The lesson: when east-west blackholes but the control plane is green, audit show nve interface nve1 detail for the source IP on every leaf and confirm each one is unique. A duplicated VTEP source is invisible to every protocol-level check.

vPC and the Anycast VTEP

Two leaves running vPC must present a single VTEP to the fabric, or MAC moves between the vPC peers look like host flaps to the rest of the EVPN domain. The mechanism is a shared secondary IP on the NVE source loopback — the anycast VTEP address — advertised by both peers.

Terminal window
interface loopback1
description VTEP-NVE-SOURCE
ip address 10.255.1.11/32 # unique primary
ip address 10.255.1.100/32 secondary # shared anycast VTEP, identical on the vPC peer
ip router ospf UNDERLAY area 0.0.0.0
ip pim sparse-mode
interface nve1
source-interface loopback1
source-interface hold-down-time 180

Remote leaves see one VTEP (10.255.1.100) regardless of which vPC peer learned the MAC, so a host hashed to either peer is just “behind the anycast VTEP.” The source-interface hold-down-time keeps the NVE down after reload until the underlay and vPC are settled — bring the VTEP up too early and you advertise reachability before forwarding is ready, blackholing traffic for the few seconds it takes BGP to converge.

#### [COLLECTED DATA]

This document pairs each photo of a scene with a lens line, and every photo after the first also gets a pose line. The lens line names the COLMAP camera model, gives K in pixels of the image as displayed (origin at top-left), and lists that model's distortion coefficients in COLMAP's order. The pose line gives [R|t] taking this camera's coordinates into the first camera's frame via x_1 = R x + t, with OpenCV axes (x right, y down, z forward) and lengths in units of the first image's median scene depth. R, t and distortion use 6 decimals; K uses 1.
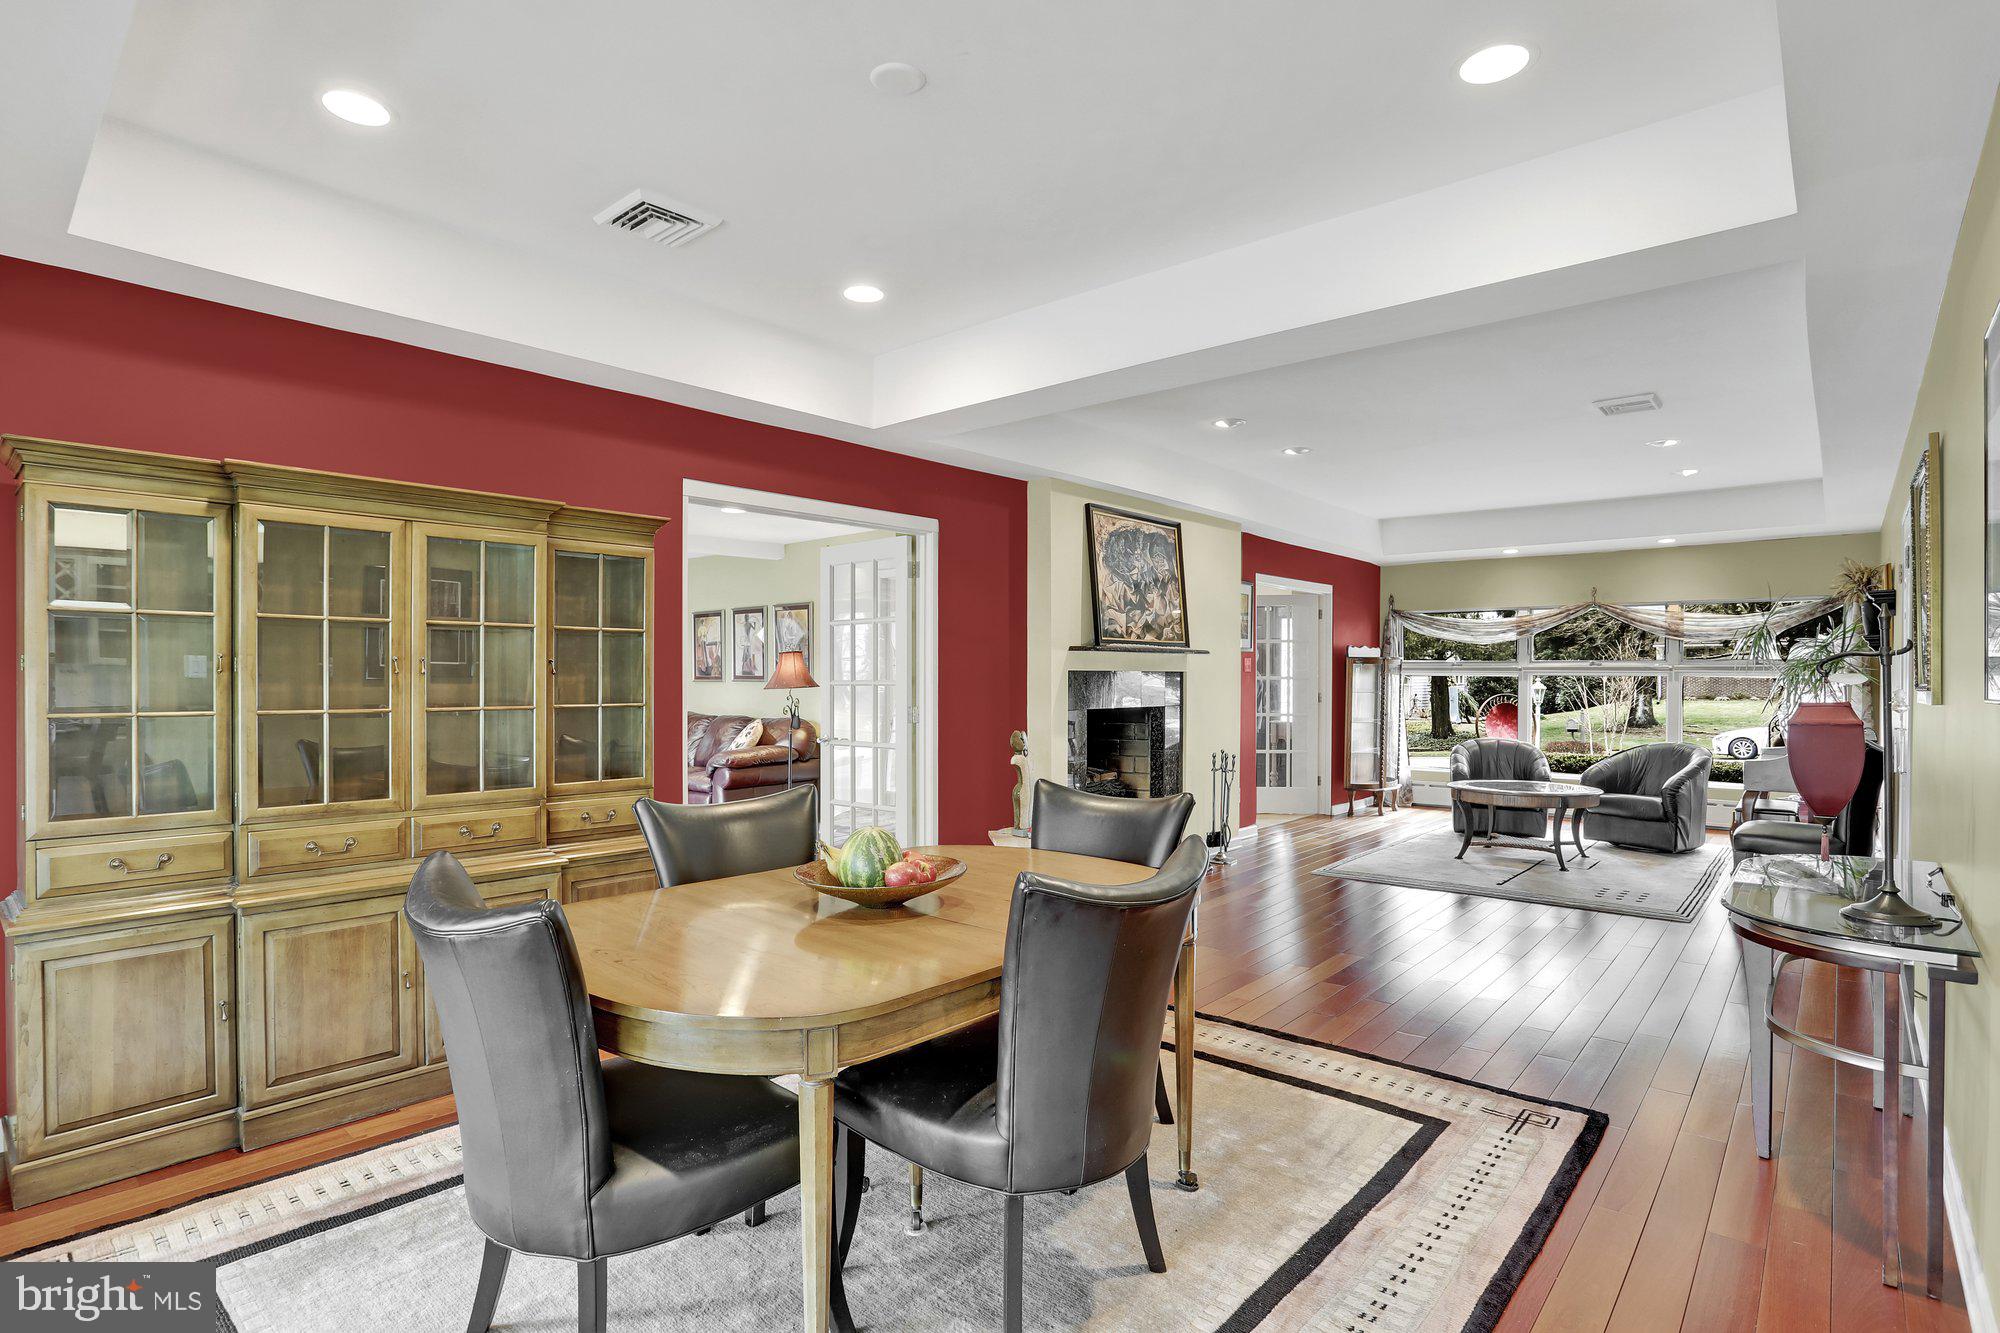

#### [USING THE INFORMATION]
1. According to the excerpt on vPC and the anycast VTEP, what does the source-interface hold-down-time setting do after a reload?
2. Continue the excerpt on vPC and the anycast VTEP, picking up after its last sentence.

#### [EXPECTED RESULTS]
1. It keeps the NVE down until the underlay and vPC are settled.

2.
Verify both peers advertise the same secondary and that orphan hosts (single-homed to one peer) are reachable:

Terminal window
show nve interface nve1 detail | include "Source\|Anycast"
show vpc # both peers vPC-consistent
show bgp l2vpn evpn 10.255.1.100 # both leaves originate the anycast VTEP route

What I Skip and Why

I do not start with multicast underlay replication. Ingress replication via BGP is one less protocol to operate, and for fabrics up to a few dozen leaves the replication cost is negligible. Multicast earns its place only at scale, and by then you have the EVPN fundamentals solid.

Get the underlay boringly reliable, bring up EVPN, then add VNIs one tenant at a time with show nve peers open in another window. A fabric built this way fails predictably, which is the only kind of failure you want.